The more courses available online, the better, says Bas Kohnke, cofounder of HR software company Impraise. “The reality is that with an increasing number of remote workers and globalized teams, online learning is a simple and effective way to ensure your employees continue to develop their skills.” It’s also a much more cost-effective solution.
That doesn’t mean traditional forms of education should be discounted, however. Sometimes, in-depth training is necessary. When this is the case, organizations shouldn’t be afraid of turning to colleges and universities for help.
This is the approach AT&T took when it implemented a $250 million employee re-education program, John Donovan and Cathy Benko, from AT&T and Deloitte respectively, write in the Harvard Business Review. The telecommunications giant partnered with Udacity and Georgia Tech to offer a fully accredited online master’s degree in computer science at a fraction of the cost of a campus-based program.
Collective intelligence-based programs can also be effective, writes Gianni Giacomelli, chief innovation leader at Genpact. “Collective intelligence occurs when businesses create opportunities for employees to source knowledge and learn from each other, leveraging what people know, and what they get exposed to collectively,” he explains.
In practice, businesses can achieve this by establishing master-apprentice groups in which employees lacking a certain skill learn directly from colleagues who have that skill.
Develop a Culture of Continuous Learning
Reskilling is not a one-off strategy. If organizations want to stay on top of their employee’s reskilling needs, they need to develop a culture of continuous learning that permeates every corner of the company.

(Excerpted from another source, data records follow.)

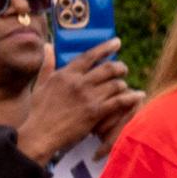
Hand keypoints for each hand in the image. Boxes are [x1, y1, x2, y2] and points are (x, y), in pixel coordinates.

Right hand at [15, 43, 145, 162]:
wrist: (39, 135)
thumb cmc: (38, 112)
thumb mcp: (40, 84)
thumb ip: (47, 64)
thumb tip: (48, 45)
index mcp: (65, 75)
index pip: (89, 56)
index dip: (105, 47)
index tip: (117, 42)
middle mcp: (78, 83)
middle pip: (108, 68)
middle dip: (120, 67)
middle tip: (123, 69)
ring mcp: (88, 97)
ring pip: (115, 84)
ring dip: (123, 84)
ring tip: (124, 86)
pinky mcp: (95, 112)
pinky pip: (119, 101)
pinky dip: (131, 97)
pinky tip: (138, 95)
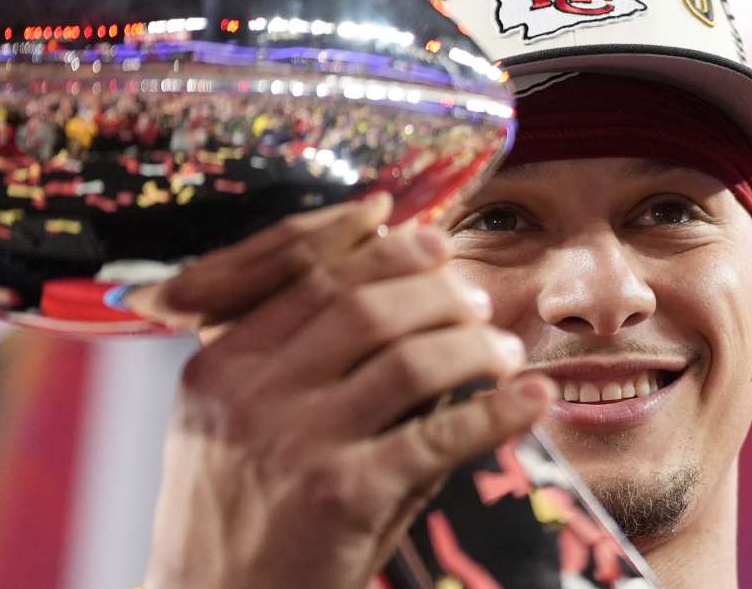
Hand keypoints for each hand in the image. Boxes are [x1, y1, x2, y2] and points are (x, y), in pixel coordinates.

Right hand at [136, 195, 556, 588]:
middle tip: (476, 295)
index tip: (428, 235)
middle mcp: (250, 391)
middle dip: (435, 289)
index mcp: (219, 363)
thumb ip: (297, 363)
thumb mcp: (234, 426)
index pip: (309, 275)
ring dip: (474, 344)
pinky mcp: (343, 494)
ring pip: (410, 359)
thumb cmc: (236, 516)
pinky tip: (532, 398)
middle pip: (365, 304)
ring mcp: (296, 441)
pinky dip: (498, 412)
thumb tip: (403, 296)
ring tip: (504, 349)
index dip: (379, 248)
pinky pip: (440, 436)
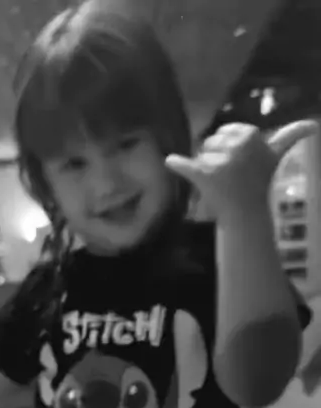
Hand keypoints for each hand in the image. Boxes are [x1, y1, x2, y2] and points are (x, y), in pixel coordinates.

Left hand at [166, 120, 317, 220]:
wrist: (246, 212)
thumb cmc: (259, 182)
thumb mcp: (275, 155)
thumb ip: (291, 136)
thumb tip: (315, 124)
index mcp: (251, 135)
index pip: (227, 132)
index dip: (230, 146)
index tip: (240, 164)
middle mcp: (238, 145)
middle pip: (213, 140)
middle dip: (217, 155)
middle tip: (231, 175)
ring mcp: (222, 160)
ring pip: (202, 153)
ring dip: (207, 166)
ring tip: (221, 182)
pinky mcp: (206, 175)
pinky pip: (186, 164)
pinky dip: (177, 164)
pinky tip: (170, 161)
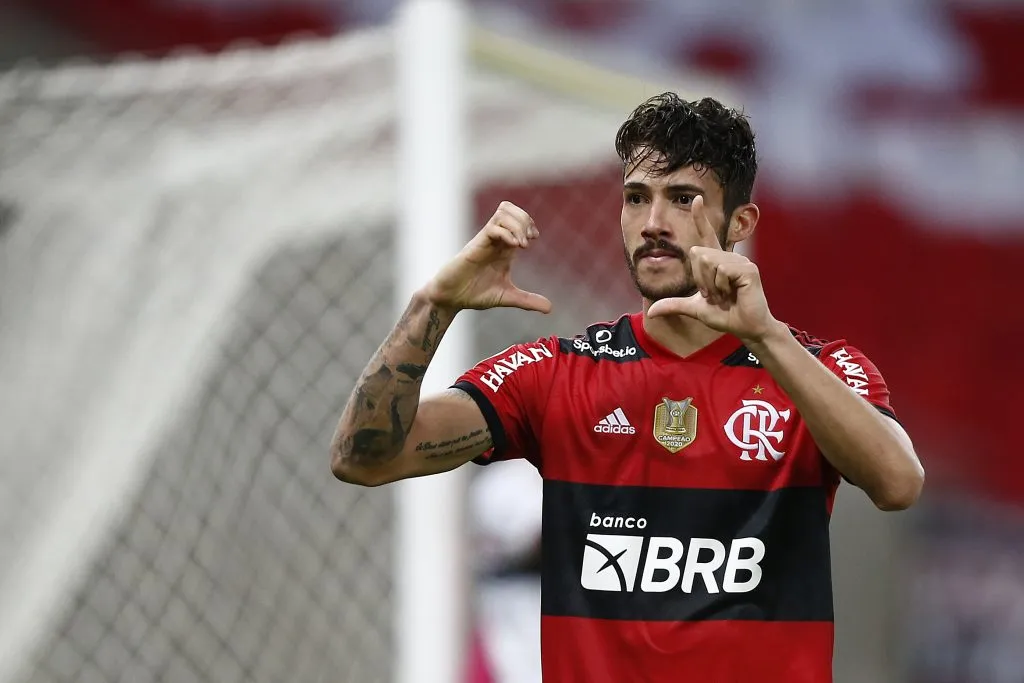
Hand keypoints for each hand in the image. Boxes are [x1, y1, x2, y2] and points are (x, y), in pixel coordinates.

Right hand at [423, 201, 551, 312]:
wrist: (451, 298)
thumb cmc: (474, 294)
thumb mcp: (507, 297)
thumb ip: (527, 300)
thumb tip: (550, 308)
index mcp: (503, 247)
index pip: (518, 219)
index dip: (529, 224)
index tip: (533, 239)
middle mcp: (495, 240)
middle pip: (511, 210)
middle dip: (525, 220)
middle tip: (528, 240)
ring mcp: (485, 240)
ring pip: (503, 213)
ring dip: (518, 224)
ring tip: (522, 244)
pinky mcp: (475, 245)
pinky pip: (493, 227)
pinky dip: (507, 233)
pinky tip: (514, 247)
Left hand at [646, 195, 776, 342]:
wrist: (746, 327)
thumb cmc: (725, 315)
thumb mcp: (695, 309)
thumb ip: (674, 305)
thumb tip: (651, 312)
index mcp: (717, 262)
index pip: (706, 236)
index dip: (700, 218)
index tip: (696, 199)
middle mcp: (728, 257)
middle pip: (697, 253)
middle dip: (699, 279)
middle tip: (714, 295)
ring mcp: (740, 261)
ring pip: (708, 261)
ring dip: (710, 285)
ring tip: (724, 295)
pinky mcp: (748, 269)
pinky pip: (721, 270)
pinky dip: (721, 286)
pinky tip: (732, 294)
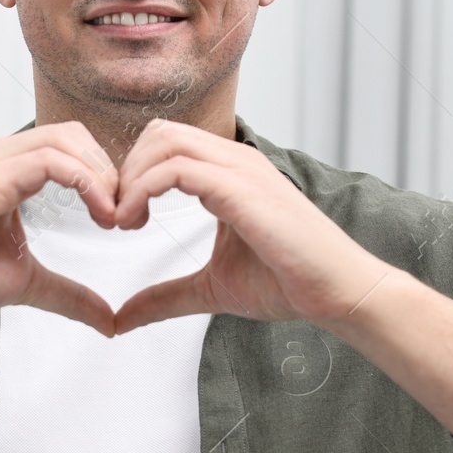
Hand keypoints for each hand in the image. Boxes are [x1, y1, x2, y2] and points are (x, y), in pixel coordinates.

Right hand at [0, 122, 120, 335]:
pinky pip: (50, 161)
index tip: (122, 218)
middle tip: (127, 216)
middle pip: (73, 133)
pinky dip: (85, 183)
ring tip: (115, 217)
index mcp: (6, 169)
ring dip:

James Engel, chief learning architect at the Southeast Asia Center (SEAC), says companies must have learning incorporated into their visions. “The ones that see this as ‘I have to reskill right now’ are working to survive, not thrive,” he warns.
For some companies, achieving this could mean moving away from the concept of reskilling. In fact, Engel goes as far as to suggest companies remove the word “reskilling” from their vocabularies. The word has taken on a connotation of job scarcity. It’s far better to have a dialogue centered around employee growth, Engel says.
But you have to back this up with the support and resources that are necessary for growth, writes Abby Kearns, executive director at Cloud Foundry Foundation. The skills that employees need will change rapidly. The kind of training discussed above must be made continuously available to employees for reskilling or employee growth to keep pace.
Every employee must be included, too, writes Ian Bailie, managing director at myHRfuture. Contractors and contingency workers cannot be forgotten when it comes to reskilling. “In order for companies to truly understand the talent that they have access to, for now and the future, then really they need to look at their total workforce, not just permanent employees,” Bailie writes.
Reskilling initiatives aren’t set overnight, nor are they finished in a few months. The companies that will remain on top of reskilling in the future will be the ones that go out of their way to make it part of their culture today.